Fig 4. Activity of the Mos1 and Hsmar1 promoter in presence or absence of their Δ7 segment.

(a) Schematic representation of expression cassettes containing a luciferase reporter gene that were used to evaluate the impact of the DNA element under investigation (EUI; here Δ7 segment) on their promoter pMos or pHsmar1 that are composed of the 5’ inverted terminal repeat plus the 5’ untranslated terminal region (black arrows). The DNA sequences of pMos and pHsmar1 are supplied in S3 Fig.
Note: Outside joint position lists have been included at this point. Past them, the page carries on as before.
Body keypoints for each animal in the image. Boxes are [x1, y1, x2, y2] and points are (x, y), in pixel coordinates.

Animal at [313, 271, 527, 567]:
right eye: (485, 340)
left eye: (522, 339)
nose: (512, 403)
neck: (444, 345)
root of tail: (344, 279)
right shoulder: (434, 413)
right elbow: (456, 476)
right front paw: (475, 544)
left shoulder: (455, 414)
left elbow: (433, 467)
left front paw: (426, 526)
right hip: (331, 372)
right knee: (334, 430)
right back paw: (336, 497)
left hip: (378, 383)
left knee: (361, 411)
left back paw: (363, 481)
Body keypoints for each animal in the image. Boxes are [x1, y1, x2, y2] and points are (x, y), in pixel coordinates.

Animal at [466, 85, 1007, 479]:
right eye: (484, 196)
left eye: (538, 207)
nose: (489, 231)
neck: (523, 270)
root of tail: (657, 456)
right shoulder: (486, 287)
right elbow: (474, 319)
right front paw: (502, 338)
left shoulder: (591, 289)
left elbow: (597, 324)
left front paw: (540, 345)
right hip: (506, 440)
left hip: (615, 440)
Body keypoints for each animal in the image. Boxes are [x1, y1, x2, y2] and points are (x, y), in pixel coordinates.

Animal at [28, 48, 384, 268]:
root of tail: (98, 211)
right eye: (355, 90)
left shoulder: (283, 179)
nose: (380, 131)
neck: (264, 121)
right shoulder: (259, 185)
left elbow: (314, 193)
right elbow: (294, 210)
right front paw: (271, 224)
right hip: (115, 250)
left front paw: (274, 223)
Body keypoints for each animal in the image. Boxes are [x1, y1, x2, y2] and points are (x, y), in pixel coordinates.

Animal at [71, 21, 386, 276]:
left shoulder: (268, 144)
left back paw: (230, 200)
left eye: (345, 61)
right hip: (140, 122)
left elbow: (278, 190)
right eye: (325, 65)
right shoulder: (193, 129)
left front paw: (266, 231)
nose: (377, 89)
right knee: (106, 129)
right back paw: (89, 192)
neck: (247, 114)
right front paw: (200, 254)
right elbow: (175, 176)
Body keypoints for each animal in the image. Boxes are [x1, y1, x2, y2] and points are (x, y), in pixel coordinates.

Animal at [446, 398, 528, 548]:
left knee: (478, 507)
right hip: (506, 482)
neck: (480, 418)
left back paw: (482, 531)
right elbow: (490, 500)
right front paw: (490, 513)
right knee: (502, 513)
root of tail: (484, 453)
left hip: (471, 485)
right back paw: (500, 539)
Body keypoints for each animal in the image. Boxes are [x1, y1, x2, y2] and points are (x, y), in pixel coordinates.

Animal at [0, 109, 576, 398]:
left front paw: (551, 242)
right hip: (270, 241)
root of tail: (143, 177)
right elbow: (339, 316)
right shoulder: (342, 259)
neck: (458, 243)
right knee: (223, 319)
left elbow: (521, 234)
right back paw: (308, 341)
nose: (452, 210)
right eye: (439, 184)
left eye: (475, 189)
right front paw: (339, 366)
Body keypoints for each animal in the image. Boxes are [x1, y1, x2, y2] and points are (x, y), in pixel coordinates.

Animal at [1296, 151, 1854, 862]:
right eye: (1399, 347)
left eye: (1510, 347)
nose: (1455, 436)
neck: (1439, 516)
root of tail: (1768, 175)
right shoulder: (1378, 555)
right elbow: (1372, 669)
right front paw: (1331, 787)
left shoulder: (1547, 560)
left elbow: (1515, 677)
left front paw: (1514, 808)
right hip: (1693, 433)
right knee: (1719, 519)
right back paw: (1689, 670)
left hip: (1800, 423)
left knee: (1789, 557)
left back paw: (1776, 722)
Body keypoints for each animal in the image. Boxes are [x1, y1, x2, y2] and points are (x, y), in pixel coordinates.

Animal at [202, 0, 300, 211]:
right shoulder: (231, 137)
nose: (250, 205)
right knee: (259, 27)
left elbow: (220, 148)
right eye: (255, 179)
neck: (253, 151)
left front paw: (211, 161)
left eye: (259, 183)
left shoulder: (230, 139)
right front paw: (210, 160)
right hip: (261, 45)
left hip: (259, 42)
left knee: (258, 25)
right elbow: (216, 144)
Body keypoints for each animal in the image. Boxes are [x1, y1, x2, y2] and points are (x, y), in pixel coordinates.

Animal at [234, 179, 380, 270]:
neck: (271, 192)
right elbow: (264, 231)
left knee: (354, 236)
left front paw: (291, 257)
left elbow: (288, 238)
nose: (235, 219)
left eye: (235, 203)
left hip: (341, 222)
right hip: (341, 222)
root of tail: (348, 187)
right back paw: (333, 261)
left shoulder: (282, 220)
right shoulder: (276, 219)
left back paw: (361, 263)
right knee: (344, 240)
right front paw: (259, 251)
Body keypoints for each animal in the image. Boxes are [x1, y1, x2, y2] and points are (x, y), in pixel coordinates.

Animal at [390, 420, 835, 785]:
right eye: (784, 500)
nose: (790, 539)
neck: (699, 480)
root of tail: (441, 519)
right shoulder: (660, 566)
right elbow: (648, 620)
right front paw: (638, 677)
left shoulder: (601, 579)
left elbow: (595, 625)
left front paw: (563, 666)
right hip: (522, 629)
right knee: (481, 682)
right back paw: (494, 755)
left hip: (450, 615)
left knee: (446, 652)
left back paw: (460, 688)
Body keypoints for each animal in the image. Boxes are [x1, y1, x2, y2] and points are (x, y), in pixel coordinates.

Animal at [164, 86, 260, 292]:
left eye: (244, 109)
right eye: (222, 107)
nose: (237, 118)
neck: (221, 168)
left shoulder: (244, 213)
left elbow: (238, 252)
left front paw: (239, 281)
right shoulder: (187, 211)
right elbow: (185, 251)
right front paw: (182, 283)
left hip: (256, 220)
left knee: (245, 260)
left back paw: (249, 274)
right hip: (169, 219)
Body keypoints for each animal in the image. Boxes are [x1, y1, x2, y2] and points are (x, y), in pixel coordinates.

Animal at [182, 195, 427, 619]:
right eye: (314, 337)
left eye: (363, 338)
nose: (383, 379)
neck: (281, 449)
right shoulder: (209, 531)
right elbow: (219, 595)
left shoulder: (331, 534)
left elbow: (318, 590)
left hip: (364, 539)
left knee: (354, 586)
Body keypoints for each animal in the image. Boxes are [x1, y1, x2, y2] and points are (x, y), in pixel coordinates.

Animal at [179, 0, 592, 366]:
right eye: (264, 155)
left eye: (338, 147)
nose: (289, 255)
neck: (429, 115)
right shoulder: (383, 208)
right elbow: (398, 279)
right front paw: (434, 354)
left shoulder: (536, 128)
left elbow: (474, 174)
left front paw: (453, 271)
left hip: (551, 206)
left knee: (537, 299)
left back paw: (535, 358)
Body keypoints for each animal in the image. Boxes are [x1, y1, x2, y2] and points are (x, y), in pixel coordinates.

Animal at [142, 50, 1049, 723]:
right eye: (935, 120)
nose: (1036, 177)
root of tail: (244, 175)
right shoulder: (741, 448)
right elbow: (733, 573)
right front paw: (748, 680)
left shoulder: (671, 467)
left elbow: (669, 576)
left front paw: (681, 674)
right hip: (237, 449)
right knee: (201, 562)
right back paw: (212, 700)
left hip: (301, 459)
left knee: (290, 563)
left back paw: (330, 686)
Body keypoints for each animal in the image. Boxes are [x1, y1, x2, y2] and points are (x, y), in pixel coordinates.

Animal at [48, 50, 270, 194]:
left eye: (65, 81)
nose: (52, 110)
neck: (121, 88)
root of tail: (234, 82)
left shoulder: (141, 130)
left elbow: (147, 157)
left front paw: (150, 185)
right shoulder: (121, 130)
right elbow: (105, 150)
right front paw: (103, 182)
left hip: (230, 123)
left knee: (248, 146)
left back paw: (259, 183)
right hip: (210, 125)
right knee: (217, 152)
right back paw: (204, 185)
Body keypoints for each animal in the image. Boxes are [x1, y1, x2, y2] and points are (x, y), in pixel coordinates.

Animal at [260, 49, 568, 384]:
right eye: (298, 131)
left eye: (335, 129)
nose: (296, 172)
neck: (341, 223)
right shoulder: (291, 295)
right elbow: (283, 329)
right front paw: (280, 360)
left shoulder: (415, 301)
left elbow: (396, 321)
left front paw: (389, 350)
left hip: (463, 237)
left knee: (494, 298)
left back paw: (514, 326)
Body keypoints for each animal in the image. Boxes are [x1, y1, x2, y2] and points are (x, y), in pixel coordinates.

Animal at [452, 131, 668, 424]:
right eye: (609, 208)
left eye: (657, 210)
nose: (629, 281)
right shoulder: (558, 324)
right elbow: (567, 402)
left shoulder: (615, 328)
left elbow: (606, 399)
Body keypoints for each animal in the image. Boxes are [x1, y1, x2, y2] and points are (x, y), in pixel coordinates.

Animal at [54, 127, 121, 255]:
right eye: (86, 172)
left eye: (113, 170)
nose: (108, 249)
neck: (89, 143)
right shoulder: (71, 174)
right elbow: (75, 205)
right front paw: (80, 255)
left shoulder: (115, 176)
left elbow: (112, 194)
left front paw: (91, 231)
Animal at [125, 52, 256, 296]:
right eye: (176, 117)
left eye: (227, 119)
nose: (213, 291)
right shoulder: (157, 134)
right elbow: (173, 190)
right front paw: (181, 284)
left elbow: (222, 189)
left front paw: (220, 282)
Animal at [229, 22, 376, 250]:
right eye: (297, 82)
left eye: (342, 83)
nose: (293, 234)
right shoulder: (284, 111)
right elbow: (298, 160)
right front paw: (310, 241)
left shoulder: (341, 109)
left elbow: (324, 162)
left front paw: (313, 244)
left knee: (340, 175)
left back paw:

The assay is based on the transient expression of two plasmids: (i) the pRL-Tk plasmid that expresses the Renilla luciferase under control of a Thymidine kinase promoter as a control for transfection efficiency, (ii) a derivative of the pGL3 plasmid that expresses the Firefly luciferase under control of an early SV40 promoter. Effect of Δ7-MOS1 (b) and Δ7-HSMAR1 (c) DNA segments on their own promoter in HeLa cells. Results are represented by median values from three experiments done in triplicate. Bars correspond to quartiles 1 and 3. * indicates significant differences (p<0.05) between the pMos1-Luc-Δ7, pHsmar1-Luc-Δ7, and pMos1-Luc or pHsmar1-Luc, respectively.